Drifting clouds of dust and fleeting tendrils of moisture from other regions of the planet occasionally obscured the star’s glare, and in those blessed times the temperature on the ground quickly plummeted. The metal building the mech found himself trapped in clicked and groaned like a cooling oven in those respites.
By the time twenty more long hours had past, the mech on the table had lost his complacency. He’d become annoyed with his predicament and wanted nothing more now than to call his keepers and demand they finish their grim task. At least, if his mind were fully erased, he could endure this long-term storage without boredom. Whoever ran this place, they’d already begun to treat him like one of the permanently happy mechs who might not have minded being left on this hot table for days. To them, he was a machine-a tool to be used as needed. Leaving him here was not a crime so much as an oversight, like leaving the power on at the office after retiring.

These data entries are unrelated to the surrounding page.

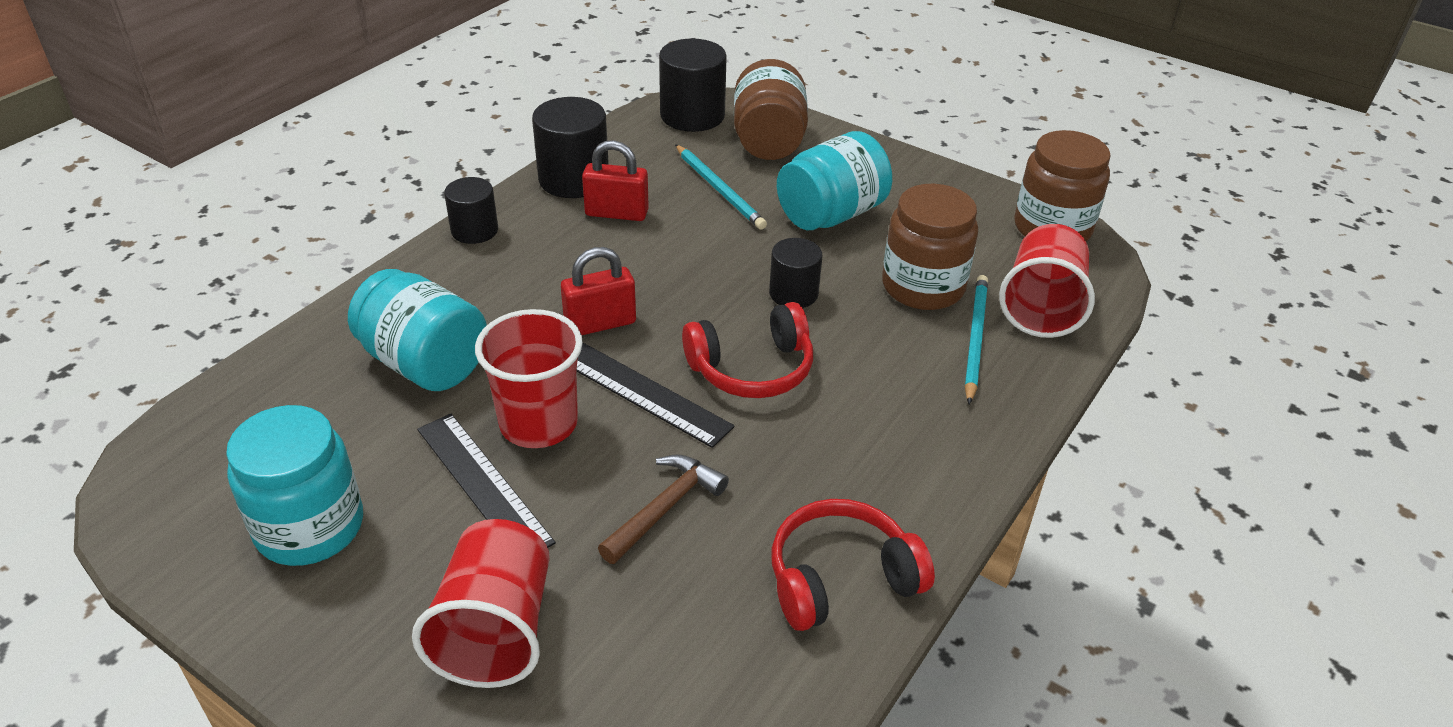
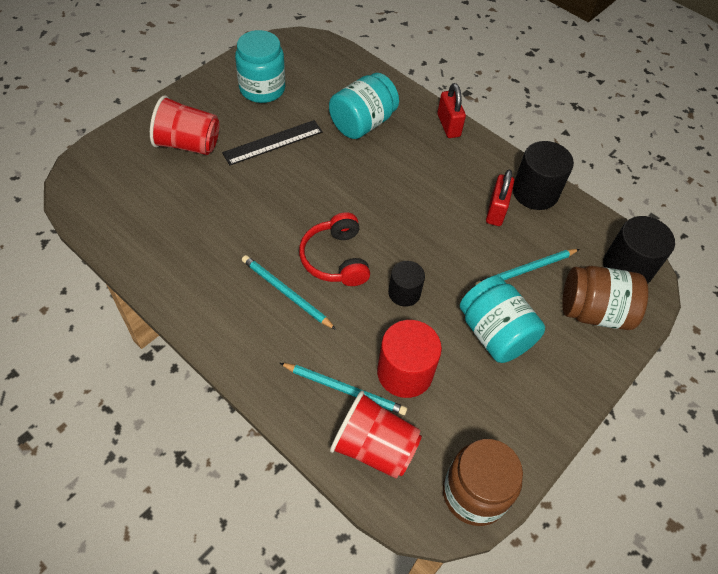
camera: 95 degrees right, 15 degrees up
(474, 230) = (478, 144): black cylinder -> none
(538, 423) = (309, 164): red cup -> none
(600, 324) = (385, 194): red padlock -> red padlock (448, 125)
(645, 393) = (323, 208): black ruler -> none
(665, 508) = (239, 207): brown hammer -> none
(837, 418) = (286, 293): none -> turquoise pencil
(840, 578) = (174, 270): red headphones -> none
(923, 287) = (405, 372): brown jar -> red cylinder

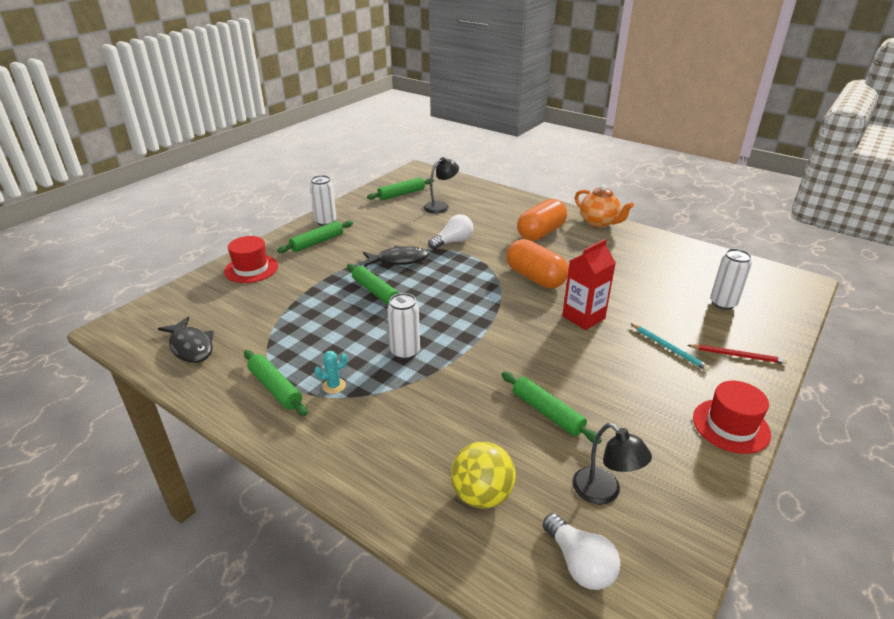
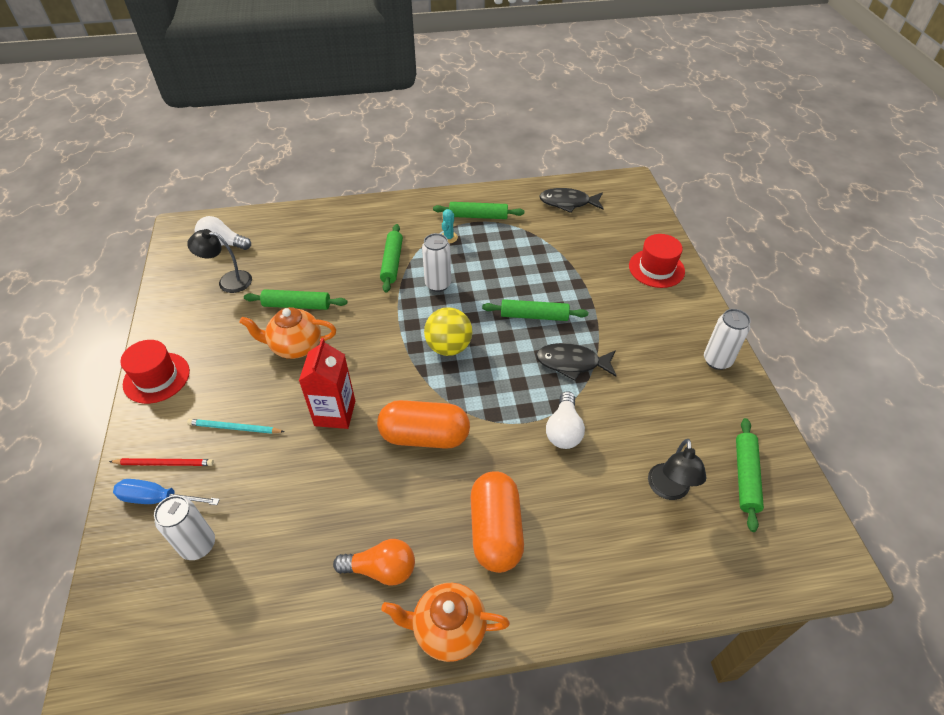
camera: 135 degrees right, 15 degrees up
(317, 242) = (670, 330): green rolling pin -> green rolling pin (392, 262)
(399, 260) = (572, 363): black fish -> black fish turned 60 degrees clockwise
(482, 495) = (296, 241): yellow ball -> yellow ball (448, 347)
(578, 376) = (295, 347): none -> orange teapot
(615, 249) = (381, 569): none -> orange light bulb
(737, 355) = (165, 463): red pencil -> red pencil turned 150 degrees counterclockwise
(748, 338) = (158, 499): none -> blue screwdriver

Timidly at first, the mech began to cry out. He did so in a conversational tone to start with, but soon dialed up the volume of his voice, which was powered by speakers rather than fleshly lungs. By the end of the second hour of calling for help, he’d begun to bellow and slam his steel feet against one another like cymbals at the bottom of the table. This created an amazing din of sound-but still, no one came to check on him. There was no response at all.
By the third day, the mech had come to understand he’d been abandoned. He had not thought his despair at awakening to find himself clothed in a metal body and consigned to a thoughtless life of servitude could be so quickly trumped by a new, worse fate-but it had. He realized that he was going to lie here indefinitely, slowly going mad.
Mechs did not die easily, but they did require some sustenance. In his case, as he was a rugged model designed for labor in a harsh landscape, he was equipped with a fusion core generator that would keep his metal body operating for decades. The flesh that was his mind, however, required more than electricity. It required a source of glucose. Theoretically, a mech could starve to death after a long enough period. He did not know how long it would take, but it would take a very long time, of that he was sure.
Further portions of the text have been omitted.